Material supplied ▸
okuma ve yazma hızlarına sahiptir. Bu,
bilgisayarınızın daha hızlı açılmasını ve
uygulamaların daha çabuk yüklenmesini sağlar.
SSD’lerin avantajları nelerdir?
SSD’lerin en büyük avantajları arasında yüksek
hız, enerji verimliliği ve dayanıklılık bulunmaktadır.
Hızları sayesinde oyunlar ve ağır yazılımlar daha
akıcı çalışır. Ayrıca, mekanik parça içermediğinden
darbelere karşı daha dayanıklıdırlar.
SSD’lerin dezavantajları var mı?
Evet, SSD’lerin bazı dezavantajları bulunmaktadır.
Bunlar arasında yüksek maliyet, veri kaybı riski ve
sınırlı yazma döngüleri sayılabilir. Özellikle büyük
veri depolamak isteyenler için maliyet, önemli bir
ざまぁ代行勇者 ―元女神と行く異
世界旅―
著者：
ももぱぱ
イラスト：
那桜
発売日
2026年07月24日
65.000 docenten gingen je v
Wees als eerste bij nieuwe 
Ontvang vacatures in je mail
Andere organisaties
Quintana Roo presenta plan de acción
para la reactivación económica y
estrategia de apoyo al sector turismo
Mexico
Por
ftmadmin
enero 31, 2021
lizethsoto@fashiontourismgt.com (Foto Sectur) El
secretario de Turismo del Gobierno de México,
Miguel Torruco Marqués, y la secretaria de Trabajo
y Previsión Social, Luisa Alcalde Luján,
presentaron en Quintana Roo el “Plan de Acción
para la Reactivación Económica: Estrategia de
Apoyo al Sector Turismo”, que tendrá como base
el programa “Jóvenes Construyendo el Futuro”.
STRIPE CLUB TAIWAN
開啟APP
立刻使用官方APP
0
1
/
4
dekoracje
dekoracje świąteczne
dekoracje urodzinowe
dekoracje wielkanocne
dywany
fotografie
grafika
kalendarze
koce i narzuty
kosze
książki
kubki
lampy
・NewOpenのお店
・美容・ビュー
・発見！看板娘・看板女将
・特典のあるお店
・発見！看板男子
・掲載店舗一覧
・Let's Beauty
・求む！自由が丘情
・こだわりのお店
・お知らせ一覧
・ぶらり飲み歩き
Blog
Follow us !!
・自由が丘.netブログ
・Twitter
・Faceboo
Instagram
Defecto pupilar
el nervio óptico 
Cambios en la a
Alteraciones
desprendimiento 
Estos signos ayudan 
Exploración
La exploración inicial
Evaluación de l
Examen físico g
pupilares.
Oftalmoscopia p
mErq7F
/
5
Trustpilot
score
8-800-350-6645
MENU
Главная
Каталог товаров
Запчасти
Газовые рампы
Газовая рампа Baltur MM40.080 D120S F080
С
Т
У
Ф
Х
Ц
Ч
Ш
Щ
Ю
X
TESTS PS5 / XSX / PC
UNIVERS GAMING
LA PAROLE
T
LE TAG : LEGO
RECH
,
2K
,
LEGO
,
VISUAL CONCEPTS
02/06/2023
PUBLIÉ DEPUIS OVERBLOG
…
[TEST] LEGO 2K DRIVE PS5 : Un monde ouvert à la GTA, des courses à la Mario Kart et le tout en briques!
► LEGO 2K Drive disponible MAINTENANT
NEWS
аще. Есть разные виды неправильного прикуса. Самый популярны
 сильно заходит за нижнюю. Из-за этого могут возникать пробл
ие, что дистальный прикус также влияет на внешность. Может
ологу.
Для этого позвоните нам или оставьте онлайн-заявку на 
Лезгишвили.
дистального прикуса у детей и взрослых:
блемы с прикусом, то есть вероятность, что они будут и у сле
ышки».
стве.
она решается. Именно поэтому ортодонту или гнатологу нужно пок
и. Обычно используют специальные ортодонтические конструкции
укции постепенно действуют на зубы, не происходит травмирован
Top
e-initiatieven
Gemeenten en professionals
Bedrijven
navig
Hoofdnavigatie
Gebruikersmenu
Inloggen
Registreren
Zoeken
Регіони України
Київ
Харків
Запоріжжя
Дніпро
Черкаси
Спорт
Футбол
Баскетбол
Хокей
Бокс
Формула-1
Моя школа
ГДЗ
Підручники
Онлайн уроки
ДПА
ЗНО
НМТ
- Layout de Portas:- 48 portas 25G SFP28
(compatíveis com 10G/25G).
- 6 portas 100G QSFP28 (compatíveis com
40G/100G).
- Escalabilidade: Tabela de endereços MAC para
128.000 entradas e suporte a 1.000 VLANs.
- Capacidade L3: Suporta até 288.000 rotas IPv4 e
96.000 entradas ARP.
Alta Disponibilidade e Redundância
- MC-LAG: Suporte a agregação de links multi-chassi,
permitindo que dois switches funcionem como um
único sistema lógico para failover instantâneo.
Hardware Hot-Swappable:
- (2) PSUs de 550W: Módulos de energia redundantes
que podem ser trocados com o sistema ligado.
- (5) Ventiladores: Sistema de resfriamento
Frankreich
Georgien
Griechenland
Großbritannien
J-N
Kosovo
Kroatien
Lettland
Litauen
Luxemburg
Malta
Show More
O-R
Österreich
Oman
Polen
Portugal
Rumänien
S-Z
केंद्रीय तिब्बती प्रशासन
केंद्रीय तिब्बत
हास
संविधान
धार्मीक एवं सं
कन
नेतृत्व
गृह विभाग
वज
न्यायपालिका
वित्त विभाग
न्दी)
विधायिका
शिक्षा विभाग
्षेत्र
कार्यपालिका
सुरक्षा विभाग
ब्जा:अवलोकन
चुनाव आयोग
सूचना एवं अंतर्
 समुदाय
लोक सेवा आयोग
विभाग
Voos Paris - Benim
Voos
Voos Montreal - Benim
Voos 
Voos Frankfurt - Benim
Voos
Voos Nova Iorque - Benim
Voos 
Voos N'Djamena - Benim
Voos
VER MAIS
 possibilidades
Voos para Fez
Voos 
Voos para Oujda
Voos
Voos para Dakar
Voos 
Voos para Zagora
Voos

Assignment ▸ Find the word "yazma" in the data and copy out each line where it turns up.

Solution below ▸
okuma ve yazma hızlarına sahiptir. Bu,
sınırlı yazma döngüleri sayılabilir. Özellikle büyük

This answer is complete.